Minister for Social Development of Karnali Province
- Incumbent
- Assumed office 5 June 2021
- Governor: Govinda Prasad Kalauni; Tilak Pariyar;
- Chief Minister: Mahendra Bahadur Shahi; Jeevan Bahadur Shahi;
- Preceded by: Dal Bahadur Rawal

Province Assembly Member of Karnali Province
- Incumbent
- Assumed office 2017
- Preceded by: Assembly Created

Personal details
- Party: Nepali Congress
- Website: mosd.karnali.gov.np

= Yagya Bahadur Budha Chhetri =

Nepali politician

Yagya Bahadur Budha Chhetri (यज्ञबहादुर बुढा क्षेत्री) is a Nepali politician of Nepali Congress and Minister for Social Development in Karnali government since 5 June 2021. He is also serving as member of the Karnali Province Provincial Assembly.

Chhetri was elected to the 2017 provincial assembly elections from proportional list of the party.
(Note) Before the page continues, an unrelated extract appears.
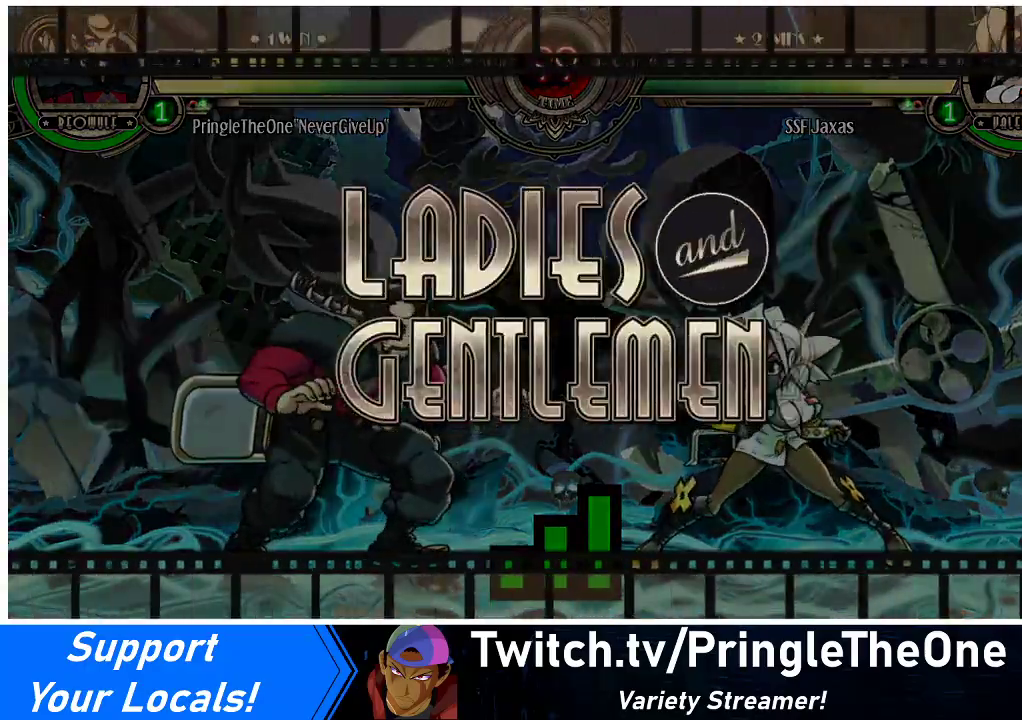
{"buttons": [], "events": []}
He including one other ministers from Nepali Congress saved incumbent cabinet in vote of confidence. He joined Mahendra Bahadur Shahi cabinet on 5 June 2021 after a group of CPN (UML) withdrew support from the government. As a result of talks between the two parties Congress joined the government with two ministries. Currently, he is minister in Nepali Congress led Jeevan Bahadur Shahi.